Below are records; reply with nothing but the number of lines in them that contain "event".
%%
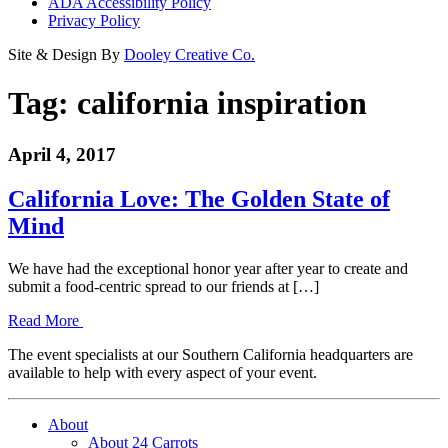
ADA Accessibility Policy
Privacy Policy
Site & Design By
Dooley Creative Co.
Tag:
california inspiration
April 4, 2017
California Love: The Golden State of
Mind
We have had the exceptional honor year after year to create and
submit a food-centric spread to our friends at […]
Read More
The event specialists at our Southern California headquarters are
available to help with every aspect of your event.
About
About 24 Carrots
%%
▶ **TASK RESPONSE**
2